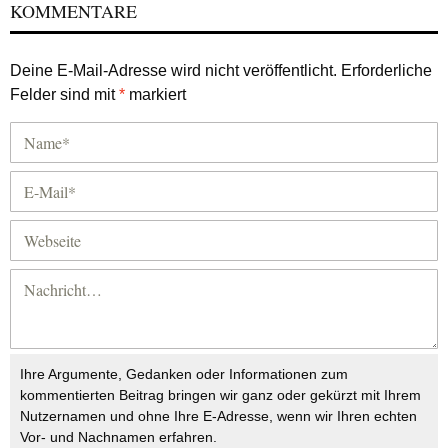
KOMMENTARE
Deine E-Mail-Adresse wird nicht veröffentlicht.
Erforderliche
Felder sind mit
*
markiert
Ihre Argumente, Gedanken oder Informationen zum
kommentierten Beitrag bringen wir ganz oder gekürzt mit Ihrem
Nutzernamen und ohne Ihre E-Adresse, wenn wir Ihren echten
Vor- und Nachnamen erfahren.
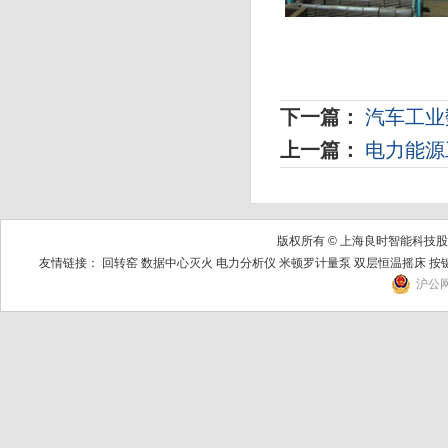
下一篇：
汽车工业
上一篇：
电力能源
版权所有 © 上海良时智能科
友情链接：
回转窑
数据中心灭火
电力分析仪
米顿罗计量泵
双层恒温摇床
按
沪公网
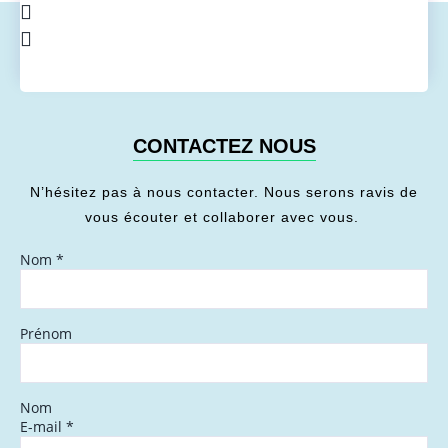
CONTACTEZ NOUS
N’hésitez pas à nous contacter. Nous serons ravis de
vous écouter et collaborer avec vous.
Nom
*
Prénom
Nom
E-mail
*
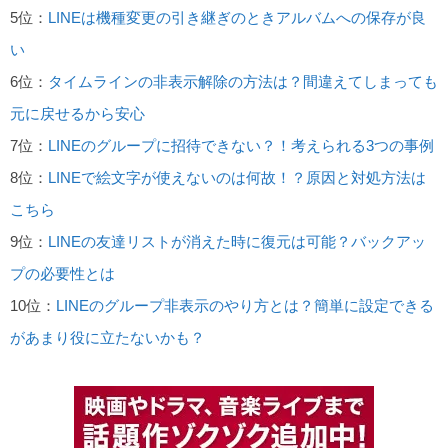
5位：
LINEは機種変更の引き継ぎのときアルバムへの保存が良
い
6位：
タイムラインの非表示解除の方法は？間違えてしまっても
元に戻せるから安心
7位：
LINEのグループに招待できない？！考えられる3つの事例
8位：
LINEで絵文字が使えないのは何故！？原因と対処方法は
こちら
9位：
LINEの友達リストが消えた時に復元は可能？バックアッ
プの必要性とは
10位：
LINEのグループ非表示のやり方とは？簡単に設定できる
があまり役に立たないかも？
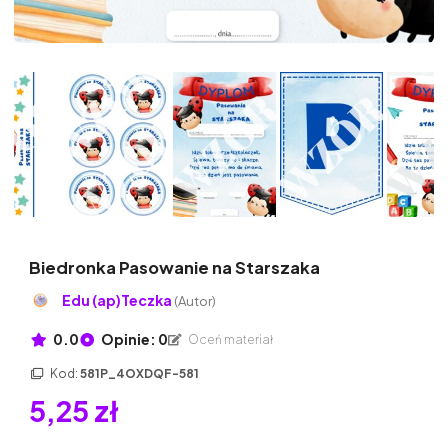
Biedronka Pasowanie na Starszaka
Edu (ap)Teczka
(Autor)
0.0
Opinie: 0
Oceń materiał
Kod:
581P_4OXDQF-581
5,25 zł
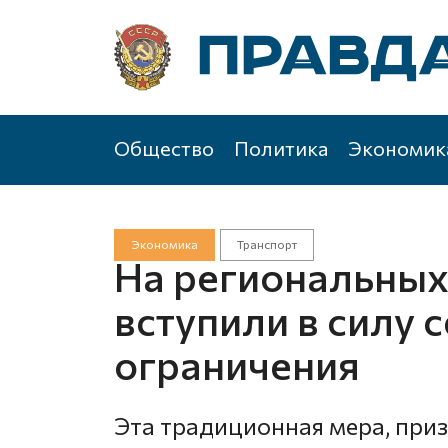
Общество
Политика
Экономик
Экономика
Транспорт
На региональных
вступили в силу 
ограничения
Эта традиционная мера, при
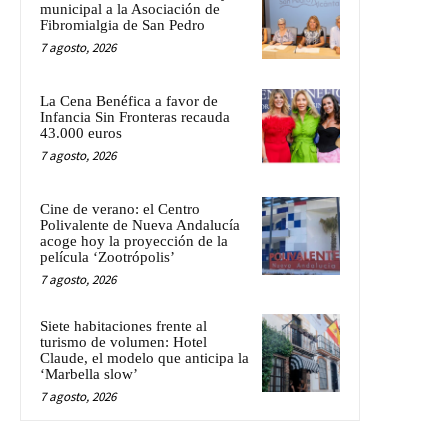
municipal a la Asociación de
Fibromialgia de San Pedro
7 agosto, 2026
La Cena Benéfica a favor de
Infancia Sin Fronteras recauda
43.000 euros
7 agosto, 2026
Cine de verano: el Centro
Polivalente de Nueva Andalucía
acoge hoy la proyección de la
película ‘Zootrópolis’
7 agosto, 2026
Siete habitaciones frente al
turismo de volumen: Hotel
Claude, el modelo que anticipa la
‘Marbella slow’
7 agosto, 2026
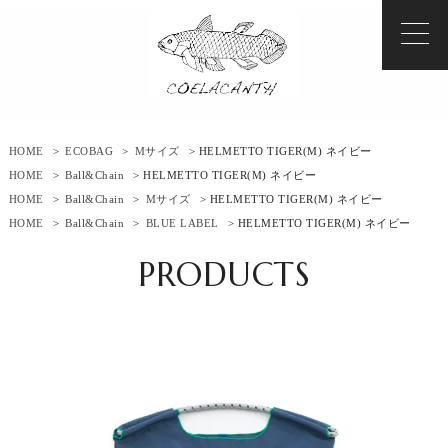
HOME
>
ECOBAG
>
Mサイズ
> HELMETTO TIGER(M) ネイビー
HOME
>
Ball&Chain
> HELMETTO TIGER(M) ネイビー
HOME
>
Ball&Chain
>
Mサイズ
> HELMETTO TIGER(M) ネイビー
HOME
>
Ball&Chain
>
BLUE LABEL
> HELMETTO TIGER(M) ネイビー
PRODUCTS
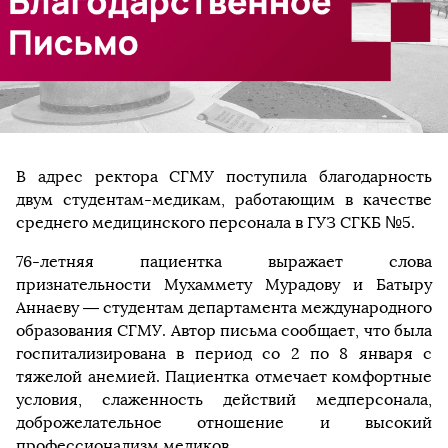
В адрес ректора СГМУ поступила благодарность
двум студентам-медикам, работающим в качестве
среднего медицинского персонала в ГУЗ СГКБ №5.
76-летняя пациентка выражает слова
признательности Мухаммету Мурадову и Батыру
Аннаеву — студентам департамента международного
образования СГМУ. Автор письма сообщает, что была
госпитализирована в период со 2 по 8 января с
тяжелой анемией. Пациентка отмечает комфортные
условия, слаженность действий медперсонала,
доброжелательное отношение и высокий
профессионализм медиков.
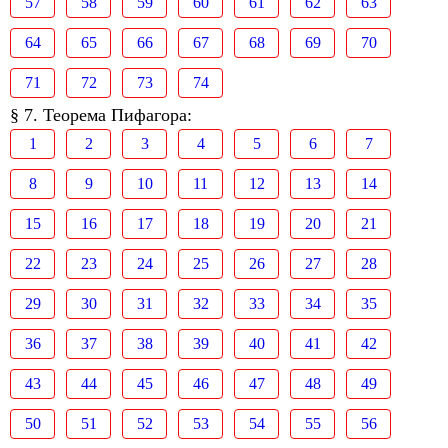
57
58
59
60
61
62
63
64
65
66
67
68
69
70
71
72
73
74
§ 7. Теорема Пифагора:
1
2
3
4
5
6
7
8
9
10
11
12
13
14
15
16
17
18
19
20
21
22
23
24
25
26
27
28
29
30
31
32
33
34
35
36
37
38
39
40
41
42
43
44
45
46
47
48
49
50
51
52
53
54
55
56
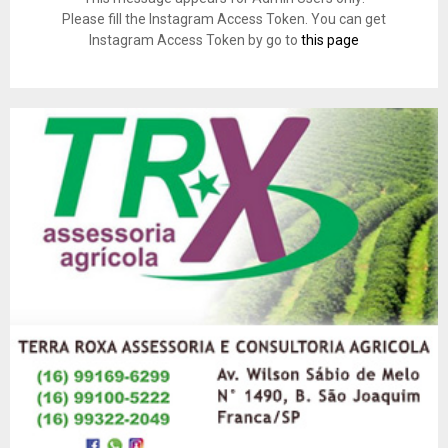
Please fill the Instagram Access Token. You can get
Instagram Access Token by go to
this page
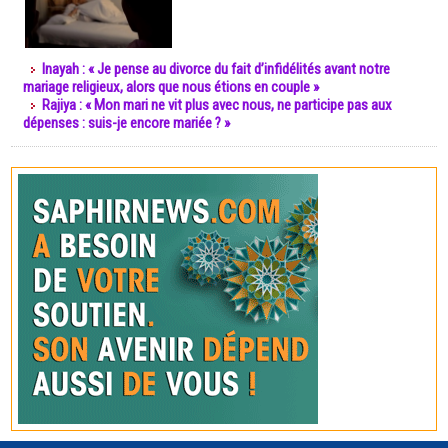
Inayah : « Je pense au divorce du fait d’infidélités avant notre
mariage religieux, alors que nous étions en couple »
Rajiya : « Mon mari ne vit plus avec nous, ne participe pas aux
dépenses : suis-je encore mariée ? »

● Aim of the exercise
Leave images out of the retyped records; keep all else exact.

● Written response
KOMMENTARE
Deine E-Mail-Adresse wird nicht veröffentlicht.
Erforderliche
Felder sind mit
*
markiert
Ihre Argumente, Gedanken oder Informationen zum
kommentierten Beitrag bringen wir ganz oder gekürzt mit Ihrem
Nutzernamen und ohne Ihre E-Adresse, wenn wir Ihren echten
Vor- und Nachnamen erfahren.
下一篇：
汽车工业
上一篇：
电力能源
版权所有 © 上海良时智能科
友情链接：
回转窑
数据中心灭火
电力分析仪
米顿罗计量泵
双层恒温摇床
按
沪公网
CONTACTEZ NOUS
N’hésitez pas à nous contacter. Nous serons ravis de
vous écouter et collaborer avec vous.
Nom
*
Prénom
Nom
E-mail
*
5位：
LINEは機種変更の引き継ぎのときアルバムへの保存が良
い
6位：
タイムラインの非表示解除の方法は？間違えてしまっても
元に戻せるから安心
7位：
LINEのグループに招待できない？！考えられる3つの事例
8位：
LINEで絵文字が使えないのは何故！？原因と対処方法は
こちら
9位：
LINEの友達リストが消えた時に復元は可能？バックアッ
プの必要性とは
10位：
LINEのグループ非表示のやり方とは？簡単に設定できる
があまり役に立たないかも？
Biedronka Pasowanie na Starszaka
Edu (ap)Teczka
(Autor)
0.0
Opinie: 0
Oceń materiał
Kod:
581P_4OXDQF-581
5,25 zł
Общество
Политика
Экономик
Экономика
Транспорт
На региональных
вступили в силу 
ограничения
Эта традиционная мера, при
municipal a la Asociación de
Fibromialgia de San Pedro
7 agosto, 2026
La Cena Benéfica a favor de
Infancia Sin Fronteras recauda
43.000 euros
7 agosto, 2026
Cine de verano: el Centro
Polivalente de Nueva Andalucía
acoge hoy la proyección de la
película ‘Zootrópolis’
7 agosto, 2026
Siete habitaciones frente al
turismo de volumen: Hotel
Claude, el modelo que anticipa la
‘Marbella slow’
7 agosto, 2026
HOME
>
ECOBAG
>
Mサイズ
> HELMETTO TIGER(M) ネイビー
HOME
>
Ball&Chain
> HELMETTO TIGER(M) ネイビー
HOME
>
Ball&Chain
>
Mサイズ
> HELMETTO TIGER(M) ネイビー
HOME
>
Ball&Chain
>
BLUE LABEL
> HELMETTO TIGER(M) ネイビー
PRODUCTS
В адрес ректора СГМУ поступила благодарность
двум студентам-медикам, работающим в качестве
среднего медицинского персонала в ГУЗ СГКБ №5.
76-летняя пациентка выражает слова
признательности Мухаммету Мурадову и Батыру
Аннаеву — студентам департамента международного
образования СГМУ. Автор письма сообщает, что была
госпитализирована в период со 2 по 8 января с
тяжелой анемией. Пациентка отмечает комфортные
условия, слаженность действий медперсонала,
доброжелательное отношение и высокий
профессионализм медиков.
57
58
59
60
61
62
63
64
65
66
67
68
69
70
71
72
73
74
§ 7. Теорема Пифагора:
1
2
3
4
5
6
7
8
9
10
11
12
13
14
15
16
17
18
19
20
21
22
23
24
25
26
27
28
29
30
31
32
33
34
35
36
37
38
39
40
41
42
43
44
45
46
47
48
49
50
51
52
53
54
55
56
Please fill the Instagram Access Token. You can get
Instagram Access Token by go to
this page
Inayah : « Je pense au divorce du fait d’infidélités avant notre
mariage religieux, alors que nous étions en couple »
Rajiya : « Mon mari ne vit plus avec nous, ne participe pas aux
dépenses : suis-je encore mariée ? »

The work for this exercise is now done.